The chorus was very good. It was formed by Rapturous Maidens, in their æsthetic garments and with their antique musical instruments, and the officers of the Dragoon Guards, habited accurately, though a little theatrically. The scoring is delightful, the composer seeming to have given as much pains to the meaning to be attached to his band parts as to his melodies. Thoroughly to appreciate “Patience” it must be seen several times in order that a little special attention may be given to the several parts with reference to the whole. Then the whole may be enjoyed.

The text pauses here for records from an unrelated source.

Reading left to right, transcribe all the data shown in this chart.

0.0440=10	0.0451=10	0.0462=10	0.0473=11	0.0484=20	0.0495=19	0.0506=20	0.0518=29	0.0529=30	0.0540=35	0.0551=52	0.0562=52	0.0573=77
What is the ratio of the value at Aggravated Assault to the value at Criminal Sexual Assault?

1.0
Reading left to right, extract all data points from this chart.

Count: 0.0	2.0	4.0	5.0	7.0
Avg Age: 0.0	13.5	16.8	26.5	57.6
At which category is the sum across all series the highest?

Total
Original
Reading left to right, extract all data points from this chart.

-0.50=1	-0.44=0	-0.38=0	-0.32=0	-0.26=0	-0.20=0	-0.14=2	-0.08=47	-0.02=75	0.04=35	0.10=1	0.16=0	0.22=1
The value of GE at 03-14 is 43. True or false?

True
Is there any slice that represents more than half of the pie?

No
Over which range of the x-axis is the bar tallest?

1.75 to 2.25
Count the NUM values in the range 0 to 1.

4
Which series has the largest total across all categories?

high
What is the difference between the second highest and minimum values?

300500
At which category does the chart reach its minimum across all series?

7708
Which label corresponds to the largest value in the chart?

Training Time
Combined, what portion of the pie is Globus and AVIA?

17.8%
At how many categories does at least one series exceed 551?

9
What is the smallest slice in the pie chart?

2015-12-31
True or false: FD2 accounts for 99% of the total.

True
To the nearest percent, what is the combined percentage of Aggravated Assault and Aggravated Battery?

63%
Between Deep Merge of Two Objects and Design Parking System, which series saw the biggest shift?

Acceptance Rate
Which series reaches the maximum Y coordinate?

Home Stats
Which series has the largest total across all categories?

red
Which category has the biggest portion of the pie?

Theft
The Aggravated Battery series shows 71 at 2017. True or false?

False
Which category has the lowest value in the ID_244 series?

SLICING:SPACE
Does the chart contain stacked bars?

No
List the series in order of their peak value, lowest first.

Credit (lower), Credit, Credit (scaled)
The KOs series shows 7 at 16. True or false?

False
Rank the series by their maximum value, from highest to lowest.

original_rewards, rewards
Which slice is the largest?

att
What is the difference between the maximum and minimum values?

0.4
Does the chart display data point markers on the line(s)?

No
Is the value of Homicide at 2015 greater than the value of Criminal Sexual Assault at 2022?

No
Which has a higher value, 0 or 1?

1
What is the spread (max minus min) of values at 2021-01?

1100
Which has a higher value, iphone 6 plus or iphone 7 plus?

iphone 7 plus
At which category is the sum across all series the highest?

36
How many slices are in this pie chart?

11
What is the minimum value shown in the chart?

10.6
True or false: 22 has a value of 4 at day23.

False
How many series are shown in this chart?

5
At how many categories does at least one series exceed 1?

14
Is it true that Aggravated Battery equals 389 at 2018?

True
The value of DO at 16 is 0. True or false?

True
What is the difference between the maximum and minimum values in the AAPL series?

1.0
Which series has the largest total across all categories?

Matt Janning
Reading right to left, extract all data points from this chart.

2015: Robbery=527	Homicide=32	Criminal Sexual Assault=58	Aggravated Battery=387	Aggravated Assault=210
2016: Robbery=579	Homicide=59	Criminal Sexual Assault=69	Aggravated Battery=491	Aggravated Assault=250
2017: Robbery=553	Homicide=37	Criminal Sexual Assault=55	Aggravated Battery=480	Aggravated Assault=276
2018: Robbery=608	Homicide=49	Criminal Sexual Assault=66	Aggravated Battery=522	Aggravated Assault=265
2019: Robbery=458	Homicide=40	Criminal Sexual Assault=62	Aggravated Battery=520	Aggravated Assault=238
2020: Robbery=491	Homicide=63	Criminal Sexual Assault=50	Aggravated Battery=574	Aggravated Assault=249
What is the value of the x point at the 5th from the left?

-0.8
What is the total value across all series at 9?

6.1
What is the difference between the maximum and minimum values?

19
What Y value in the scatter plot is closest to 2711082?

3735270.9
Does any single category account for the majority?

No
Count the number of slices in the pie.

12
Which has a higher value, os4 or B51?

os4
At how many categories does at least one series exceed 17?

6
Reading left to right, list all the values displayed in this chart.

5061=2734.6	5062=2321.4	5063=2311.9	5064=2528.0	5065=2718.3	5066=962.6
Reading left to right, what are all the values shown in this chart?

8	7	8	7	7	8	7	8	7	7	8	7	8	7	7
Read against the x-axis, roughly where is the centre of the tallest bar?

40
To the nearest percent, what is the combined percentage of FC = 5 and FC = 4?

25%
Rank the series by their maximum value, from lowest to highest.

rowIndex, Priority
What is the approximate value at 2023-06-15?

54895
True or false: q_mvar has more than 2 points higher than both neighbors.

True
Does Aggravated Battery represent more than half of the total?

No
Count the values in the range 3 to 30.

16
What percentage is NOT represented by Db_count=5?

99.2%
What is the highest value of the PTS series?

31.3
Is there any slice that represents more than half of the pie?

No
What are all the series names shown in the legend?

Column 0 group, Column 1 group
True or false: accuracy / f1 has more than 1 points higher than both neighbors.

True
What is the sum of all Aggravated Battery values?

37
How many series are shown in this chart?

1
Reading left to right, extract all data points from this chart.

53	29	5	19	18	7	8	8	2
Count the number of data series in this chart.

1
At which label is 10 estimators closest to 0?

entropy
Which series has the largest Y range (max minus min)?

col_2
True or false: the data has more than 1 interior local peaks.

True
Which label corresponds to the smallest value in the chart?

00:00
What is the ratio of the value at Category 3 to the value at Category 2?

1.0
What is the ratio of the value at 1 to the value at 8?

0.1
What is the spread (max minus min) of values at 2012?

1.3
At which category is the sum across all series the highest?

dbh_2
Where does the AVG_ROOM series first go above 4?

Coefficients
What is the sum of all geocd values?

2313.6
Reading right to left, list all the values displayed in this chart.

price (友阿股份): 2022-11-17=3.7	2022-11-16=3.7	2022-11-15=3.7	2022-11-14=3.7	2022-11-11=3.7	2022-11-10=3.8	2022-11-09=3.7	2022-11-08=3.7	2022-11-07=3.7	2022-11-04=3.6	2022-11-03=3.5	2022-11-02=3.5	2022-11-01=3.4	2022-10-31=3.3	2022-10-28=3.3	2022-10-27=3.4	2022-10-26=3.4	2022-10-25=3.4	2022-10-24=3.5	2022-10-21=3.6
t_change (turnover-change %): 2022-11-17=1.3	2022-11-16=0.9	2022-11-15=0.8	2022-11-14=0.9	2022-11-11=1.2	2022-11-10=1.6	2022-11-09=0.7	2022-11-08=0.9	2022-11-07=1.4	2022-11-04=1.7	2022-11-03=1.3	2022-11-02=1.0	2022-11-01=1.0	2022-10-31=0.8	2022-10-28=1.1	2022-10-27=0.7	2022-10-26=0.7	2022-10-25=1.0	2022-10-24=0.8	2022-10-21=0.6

The opera begins with an overture anticipating the melodies in the work, and when the curtain rises twenty love-sick maidens, habited in quaint draperies of subdued hues, are grouped in various emotional attitudes about the stage. They are all in love with Bunthorne, while he loves none but Patience, who – as she tells the love-lorn – since her infant days does not know what love means. The 35th Dragoon Guards have halted in the village. These officers find out even that their former loves are smitten with æstheticism. Bunthorne, in the agonies of composition, enters with the sighing train of “damozels” at his heels, and recites the poem “Hollow, hollow, hollow,” which is the result of his long labour, and the maidens fall into raptures and despise their old sweethearts because their costumes are composed of primary colours. “O, South Kensington.” Bunthorne confesses himself, when alone, to be a sham, and his mediævalism affectation.” Meantime another poet graces the scene, the Poet of the Idyll, Grosvenor, whose hideous destiny is to be madly loved by every woman who sets eyes on him. He is the baby lover of Patience, when they meet after all these years once more “they plight their troth,” but as love should be unselfish, she is attracted by that which should repel her and repelled by that which should attract her. The chief officers of the Dragoons become votaries of the new art, and “enamoured of lilies,” strike impressive but uncomfortable attitudes. The whole of the damsels, except Jane, having forsaken Bunthorne, he is anxious to regain his power. The rivals meet; Grosvenor is induced under the terrible threat of “a nephew’s curse” to “cut his hair, to wear a suit of dittos,” in short to become

“A every day young man,
  A commonplace type
With a stick and a pipe
And a half-bred black and tan,”

after the manner of the exchange told in the “Ballad of the Rival Curates.” As the ladies are bound to follow him they become transformed into “prettily pattering, cheerily chattering, everyday young girls.” The officers, the Colonel, the Duke, and the Major, each select their brides, Grosvenor takes Patience, and Jane, because of her ugliness, is chosen by the Duke, for all the other ladies have all the personal beauty necessary to make a woman happy. Bunthorne has to be contented with a tulip or a lily and

“Greatly pleased with one another,
  To get married we decide;
Each of us will wed the other,
  Nobody be Bunthorne’s bride.”

Much more might be said about the wit of the book, and the drollery of many of the expressions, as well as of the charm of the music, and the spirit into which all engaged enter into their work. But this will be practically needless, for everybody will go and see “Patience,” even though they may be disappointed in not beholding “Bunthorne’s Bride.”